12 Financial Truths (Including Some You Won't Like)

We live in a noisy world where wisdom is hard to discern.

Here are a dozen financial truths honed from more than three decades of observation.

  • The primary reason many investors end up with overly complex, inappropriate insurance/investment products boils down to two words... sales commissions. The “Pyramid of Temptation” that engulfs most financial services firms pays brokers, (sometimes wrongly called financial consultants, wealth managers, etc.), the largest sales commissions for selling packaged products like annuities (I have more on annuities later).
  • Except by chance, no manager, firm or individual consistently “beats the market” for the long term. Yes, I know that is exactly what large brokerage firms sell, but it is untrue. Some may succeed for awhile, but the outperformance rarely persists. Don’t confuse luck with skill. Instead, invest to capture the returns freely provided by the global markets.
  • Real estate isn’t the best investment in the world. I know, that’s close to heresy but let’s examine facts. Actual observed long-term returns from residential real estate over the past half-century or so have been roughly the rate of inflation, plus or minus one percent per year. Don’t confuse the positive utility that you receive from owning a house to the investment aspects of home ownership. Overall, owning a home might be a decent storehouse of value but that’s all.
  • The long-term expected return of gold is, (wait for it), ...ZERO. Yep, 100 years ago an ounce of gold would buy a very nice men’s suit. Today, an ounce of gold will buy a very nice men’s suit. Like real estate, a storehouse of value perhaps, but zero long-term above inflation returns.
  • There are two sides to every investment transaction.
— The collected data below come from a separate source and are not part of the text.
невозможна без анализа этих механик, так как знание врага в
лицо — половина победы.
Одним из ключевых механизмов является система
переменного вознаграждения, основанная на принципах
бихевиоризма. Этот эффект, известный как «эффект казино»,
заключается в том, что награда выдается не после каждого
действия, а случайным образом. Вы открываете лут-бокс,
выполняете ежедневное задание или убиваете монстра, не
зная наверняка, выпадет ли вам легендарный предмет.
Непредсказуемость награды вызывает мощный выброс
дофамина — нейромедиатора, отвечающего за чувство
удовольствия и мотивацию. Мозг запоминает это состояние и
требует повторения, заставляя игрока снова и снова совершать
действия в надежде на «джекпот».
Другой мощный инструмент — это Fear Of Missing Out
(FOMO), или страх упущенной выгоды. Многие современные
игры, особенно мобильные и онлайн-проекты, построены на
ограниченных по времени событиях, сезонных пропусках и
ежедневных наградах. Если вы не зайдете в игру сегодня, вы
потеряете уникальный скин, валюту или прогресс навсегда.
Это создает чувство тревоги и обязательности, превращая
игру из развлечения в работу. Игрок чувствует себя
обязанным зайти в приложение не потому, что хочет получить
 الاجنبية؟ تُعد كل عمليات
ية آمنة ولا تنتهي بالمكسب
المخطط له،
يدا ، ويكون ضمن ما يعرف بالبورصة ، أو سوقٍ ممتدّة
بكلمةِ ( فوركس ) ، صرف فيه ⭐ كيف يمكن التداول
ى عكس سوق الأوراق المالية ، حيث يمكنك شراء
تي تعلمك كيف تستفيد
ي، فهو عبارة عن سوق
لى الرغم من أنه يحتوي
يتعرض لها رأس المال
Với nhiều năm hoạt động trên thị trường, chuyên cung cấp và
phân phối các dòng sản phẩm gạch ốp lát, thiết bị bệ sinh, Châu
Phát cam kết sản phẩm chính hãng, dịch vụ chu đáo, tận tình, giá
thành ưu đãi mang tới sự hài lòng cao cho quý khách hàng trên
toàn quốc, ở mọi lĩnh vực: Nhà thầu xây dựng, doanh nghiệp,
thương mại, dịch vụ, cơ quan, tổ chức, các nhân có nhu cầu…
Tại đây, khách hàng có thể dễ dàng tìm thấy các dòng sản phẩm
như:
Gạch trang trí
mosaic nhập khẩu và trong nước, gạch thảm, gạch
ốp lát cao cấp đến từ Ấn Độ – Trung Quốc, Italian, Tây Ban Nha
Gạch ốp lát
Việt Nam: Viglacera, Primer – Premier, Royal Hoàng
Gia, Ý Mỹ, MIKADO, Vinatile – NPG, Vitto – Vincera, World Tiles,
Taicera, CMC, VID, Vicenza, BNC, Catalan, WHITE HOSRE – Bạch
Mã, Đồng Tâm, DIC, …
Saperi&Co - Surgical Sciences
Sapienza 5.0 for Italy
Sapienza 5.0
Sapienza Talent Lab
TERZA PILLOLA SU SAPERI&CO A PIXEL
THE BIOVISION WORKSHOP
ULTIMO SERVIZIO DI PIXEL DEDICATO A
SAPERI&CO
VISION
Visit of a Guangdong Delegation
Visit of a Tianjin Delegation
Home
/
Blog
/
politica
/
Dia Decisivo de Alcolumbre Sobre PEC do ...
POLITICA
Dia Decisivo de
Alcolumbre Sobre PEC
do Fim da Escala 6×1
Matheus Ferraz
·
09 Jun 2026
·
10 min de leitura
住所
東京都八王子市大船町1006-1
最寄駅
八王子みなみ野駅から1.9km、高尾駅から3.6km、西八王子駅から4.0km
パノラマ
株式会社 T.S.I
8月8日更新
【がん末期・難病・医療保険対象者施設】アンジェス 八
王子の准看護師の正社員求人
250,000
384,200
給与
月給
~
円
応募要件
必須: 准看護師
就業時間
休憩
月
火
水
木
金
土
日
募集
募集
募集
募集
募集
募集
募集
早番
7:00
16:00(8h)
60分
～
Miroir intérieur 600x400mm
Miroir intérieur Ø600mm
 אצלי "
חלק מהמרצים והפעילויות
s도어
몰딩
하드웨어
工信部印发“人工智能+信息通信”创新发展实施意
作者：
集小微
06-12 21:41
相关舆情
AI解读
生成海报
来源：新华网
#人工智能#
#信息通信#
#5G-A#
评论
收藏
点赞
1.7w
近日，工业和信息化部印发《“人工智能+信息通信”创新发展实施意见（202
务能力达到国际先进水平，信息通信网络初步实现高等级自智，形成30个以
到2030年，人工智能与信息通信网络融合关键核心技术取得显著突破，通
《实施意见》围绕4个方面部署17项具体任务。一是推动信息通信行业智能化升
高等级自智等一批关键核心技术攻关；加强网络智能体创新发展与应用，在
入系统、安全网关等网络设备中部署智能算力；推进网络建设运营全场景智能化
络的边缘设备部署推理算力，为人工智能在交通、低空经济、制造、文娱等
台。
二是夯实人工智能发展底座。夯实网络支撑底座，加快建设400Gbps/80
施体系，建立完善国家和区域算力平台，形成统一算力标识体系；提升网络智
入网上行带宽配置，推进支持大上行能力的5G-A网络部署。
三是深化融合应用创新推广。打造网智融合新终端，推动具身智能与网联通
If you sell a stock or a mutual fund because you believe the market is “overvalued”, the person on the other side of that trade is buying because they believe the market is “undervalued”. Think about it, with almost 100 million participants each day in the global stock market, do you really know more?
  • The two most dangerous words for investors are maximize and minimize. As a lifelong student of economics, I fully understand what these words represent in theory, BUT they can be very damaging to individual investors. Always trying to maximize returns, for example can expose your portfolio to unnecessary risk. Focusing on minimizing taxes, for example, can easily fold over into a portfolio that is far too technical and constrained. Drop these two words from your investing vocabulary.
  • How much you save, and for how long, matters more than investment returns. You can’t make up for years of neglect with a few years of high returns. Save for your future or it will turn into a future determined by someone else.
  • No one can predict the future. No one knows what inflation, taxes, or stock market returns will be next month or next year. Uncertainty is part of the investing deal. Accept it, embrace it.
  • Your neighbors finances and goals are not your finances and goals. You can’t achieve long-term financial goals unless they are highly personal and meaningful to you.
  • Annuities are a very complex, expensive and almost always a very poor insurance/investment solution. Actually, they generally create more problems than they “solve”. Their use is usually inappropriate and driven mostly by excessive sales commissions. Still don’t believe me? Try to get out of an annuity and see how much fun that is.
  • You likely will live longer and spend more in retirement than you think. You will need more financial resources than you think. You will need to prioritize and be willing to make tradeoffs.
  • You can’t maintain your lifestyle throughout retirement without being a permanent investor in the stock market. Inflation is the silent killer in retirement and this simply can’t be outpaced in any other way.
  • Everyone has financial blind spots and biases. Fiduciary advice, counsel and coaching is the solution.